Obecnie 1218 osób znajduje się w kazamatach Aleksandra Łukaszenki. Listę białoruskich więźniów politycznych prowadzi zdelegalizowane przez reżim centrum obrony praw człowieka Wiosna, na czele którego stoi skazany na dziesięć lat łagrów noblista Aleś Bialacki. Od niemal czterech lat czeka na uwolnienie. Podobnie jak skazany na osiem lat więzienia dziennikarz i jeden z liderów mniejszości polskiej Andrzej Poczobut, który odbył już połowę orzeczonej przez reżimowy sąd kary.
Czytaj więcej
Walczyli o polskość na Białorusi, reżim wsadzał ich do aresztów.

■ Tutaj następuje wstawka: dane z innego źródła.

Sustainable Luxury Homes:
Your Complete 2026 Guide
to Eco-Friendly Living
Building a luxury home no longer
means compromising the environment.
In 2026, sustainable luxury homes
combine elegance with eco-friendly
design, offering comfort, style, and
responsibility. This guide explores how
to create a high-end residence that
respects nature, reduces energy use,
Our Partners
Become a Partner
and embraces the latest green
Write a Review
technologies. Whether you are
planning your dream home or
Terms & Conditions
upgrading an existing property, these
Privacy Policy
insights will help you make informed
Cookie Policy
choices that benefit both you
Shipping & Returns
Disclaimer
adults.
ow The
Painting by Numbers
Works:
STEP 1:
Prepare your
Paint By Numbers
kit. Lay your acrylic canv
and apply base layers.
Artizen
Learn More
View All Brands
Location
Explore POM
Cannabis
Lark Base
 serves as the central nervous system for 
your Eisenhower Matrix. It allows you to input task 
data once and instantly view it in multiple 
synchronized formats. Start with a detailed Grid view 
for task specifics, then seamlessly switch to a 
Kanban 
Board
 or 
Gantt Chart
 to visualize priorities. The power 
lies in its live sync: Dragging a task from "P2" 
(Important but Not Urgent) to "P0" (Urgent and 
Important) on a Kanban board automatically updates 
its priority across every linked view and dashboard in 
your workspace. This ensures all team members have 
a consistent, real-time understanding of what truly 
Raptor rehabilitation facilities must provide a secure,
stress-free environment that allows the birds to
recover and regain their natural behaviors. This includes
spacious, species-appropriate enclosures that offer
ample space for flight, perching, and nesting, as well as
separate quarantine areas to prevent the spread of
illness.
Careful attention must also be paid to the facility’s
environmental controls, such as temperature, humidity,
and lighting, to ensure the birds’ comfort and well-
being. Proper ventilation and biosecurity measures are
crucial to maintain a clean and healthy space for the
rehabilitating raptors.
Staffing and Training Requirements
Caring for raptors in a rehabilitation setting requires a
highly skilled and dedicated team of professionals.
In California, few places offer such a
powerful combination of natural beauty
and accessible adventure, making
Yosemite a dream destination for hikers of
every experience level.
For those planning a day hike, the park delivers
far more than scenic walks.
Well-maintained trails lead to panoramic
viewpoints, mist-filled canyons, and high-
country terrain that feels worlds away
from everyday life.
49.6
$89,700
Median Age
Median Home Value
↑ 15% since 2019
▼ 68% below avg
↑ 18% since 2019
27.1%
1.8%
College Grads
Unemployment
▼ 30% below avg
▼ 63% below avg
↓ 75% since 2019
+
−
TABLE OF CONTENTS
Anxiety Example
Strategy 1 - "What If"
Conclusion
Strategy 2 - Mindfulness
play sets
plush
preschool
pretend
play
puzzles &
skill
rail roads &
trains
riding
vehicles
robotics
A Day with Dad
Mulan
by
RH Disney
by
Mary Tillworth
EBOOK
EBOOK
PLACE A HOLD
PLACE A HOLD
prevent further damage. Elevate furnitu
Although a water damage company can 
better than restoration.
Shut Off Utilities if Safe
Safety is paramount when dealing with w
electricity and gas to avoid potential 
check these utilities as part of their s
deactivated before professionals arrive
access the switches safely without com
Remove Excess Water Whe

Dzisiaj, będąc w Polsce, muszą walczyć o przetrwanie.
Za kratkami przebywa też wielu znanych przeciwników dyktatora, skazanych nawet na kilkanaście lat pozbawienia wolność. Po raz pierwszy pojawiła się szansa na ich uwolnienie, odkąd Łukaszenko sfałszował w 2020 roku wybory prezydenckie i rozpoczął bezprecedensowe represji. Wszystko za sprawą działań nowej amerykańskiej administracji, która zaangażowała się również w temat Białorusi.
Administracja Trumpa prowadzi rozmowy z Łukaszenką. Kogo uwolni reżim?
Z doniesień amerykańskich mediów wynika, że Stany Zjednoczone prowadzą rozmowy nie tylko z Moskwą w sprawie zakończenia wojny w Ukrainie, ale również z władzami w Mińsku. Stawką tych rozmów ma być uwolnienie większej liczby więźniów politycznych w zamian za zniesienie amerykańskich sankcji z białoruskiego przedsiębiorstwa Biełaruśkalij (jeden z największych na świecie producentów nawozów potasowych) oraz białoruskich banków.
Z nieoficjalnych informacji wynika, że w tym samym czasie, gdy prezydent Donald Trump rozmawiał telefonicznie z Władimirem Putinem, ale też Wołodymyrem Zełenskim (do rozmow tych doszło 12 lutego), z dyktatorem w Mińsku i szefem białoruskiego KGB Iwanem Tiertielem spotykał się Chris Smith, który w Departamencie Stanu zajmuje się Europą Wschodnią. W konsekwencji amerykański dyplomata wywiózł na Litwę z Białorusi trzech uwolnionych przez Łukaszenkę więźniów politycznych. W tym obywatela USA, który za kratki na Białorusi trafił w ubiegłym roku (szczegóły tej sprawy nie są znane).